Suture repair of the caval rent was performed in all except Case 5, in which ligation was done. Subsequent complications attributable to the venous repair occurred only in Case 3, in which ileofemoral thrombosis occurred. In the two knife wounds (Cases 6 and 7), the blade lacerated only the anterior wall. With gunshot wounds there was either a double perforation (Cases 3, 5, 10, 11, 12) or a lateral avulsion (Fig. 1) with loss of tissue (Cases 1, 2, 4, 8, 9). In the cases with injury above the renal veins (Fig. 1), suture repair is mandatory since caval ligation at this level leads to death.8

In the cases presented, vena caval laceration never occurred as an isolated injury, a minimum of one, a maximum of four and an average of 2.4 other organs being involved. These included associated injuries to the liver, pancreas, stomach, duodenum, jejunum, ileum, colon, gallbladder, aorta, portal vein and superior mesenteric vein. These injuries necessitated extensive use of intra- or extraperitoneal drains in all but two cases, and contributed to serious complications which included pancreatic fistula, subphrenic abscess, empyema, biliary fistula, and acute renal failure. The high survival rate of 11 of 12 patients was undoubtedly partly due to the fact that all the patients were less than 38 years old and in previous good health.

SUMMARY

Clinical summaries are presented of 12 patients who sustained penetrating wounds of the inferior vena cava in addition to other visceral injuries.
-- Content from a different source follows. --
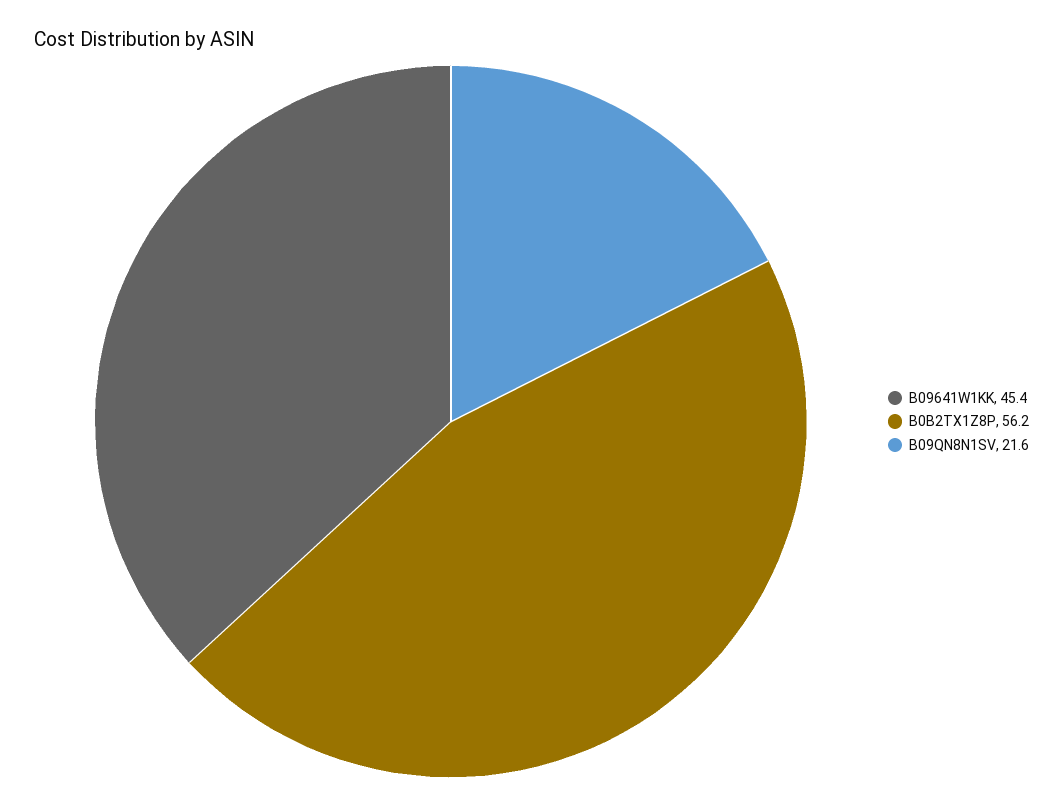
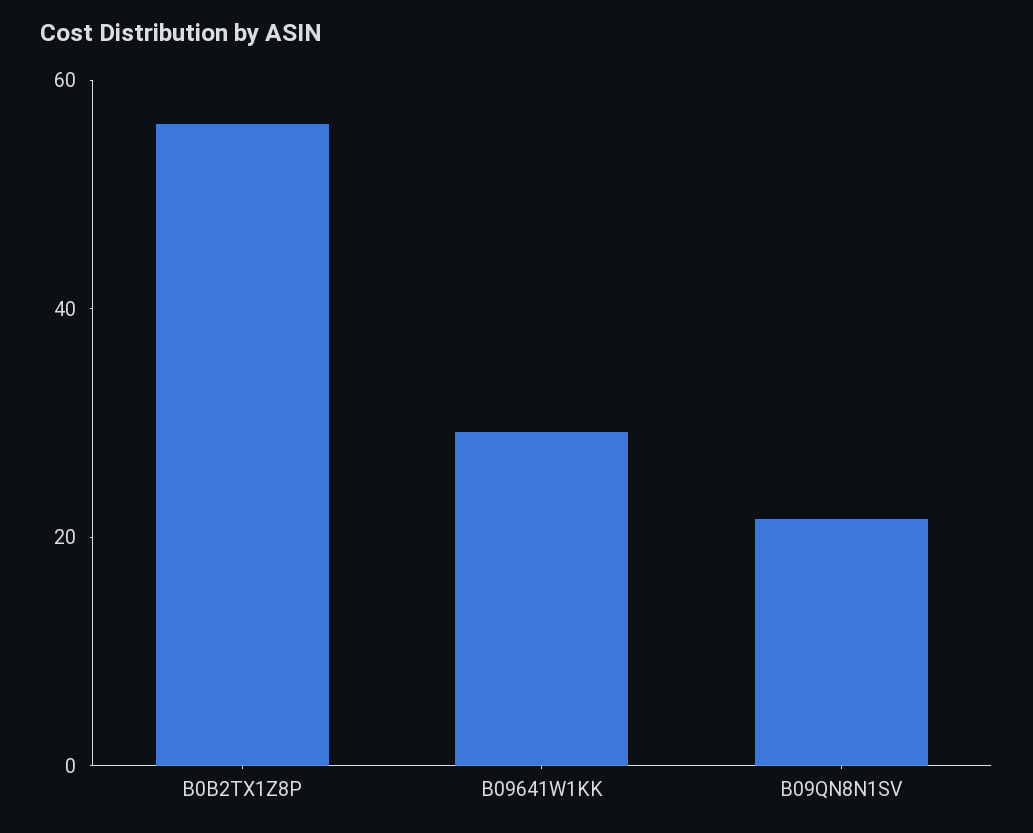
B09641W1KK: 45.4 -> 30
The wounds were inflicted by gunshot in ten cases and by knife lacerations in two. Eleven of the 12 patients survived.

Injury to the inferior vena cava as a result of penetrating wounds of the abdomen is more common than is generally appreciated. Characteristically, hemorrhage from the venous injury spontaneously ceases as the result of retroperitoneal tamponade. Exsanguinating hemorrhage is frequently provoked by exploring the retroperitoneal hematoma at the time of operation.

If a retroperitoneal hematoma is found at operation in the locality of the great vessels, precautions should be taken before the retroperitoneal space is explored. These include provisions for rapid transfusion, adequate or extended exposure, and instruments for vascular reconstruction.

Acknowledgments

Supported by grants A-3176 and A-6283 from the United States Public Health Service.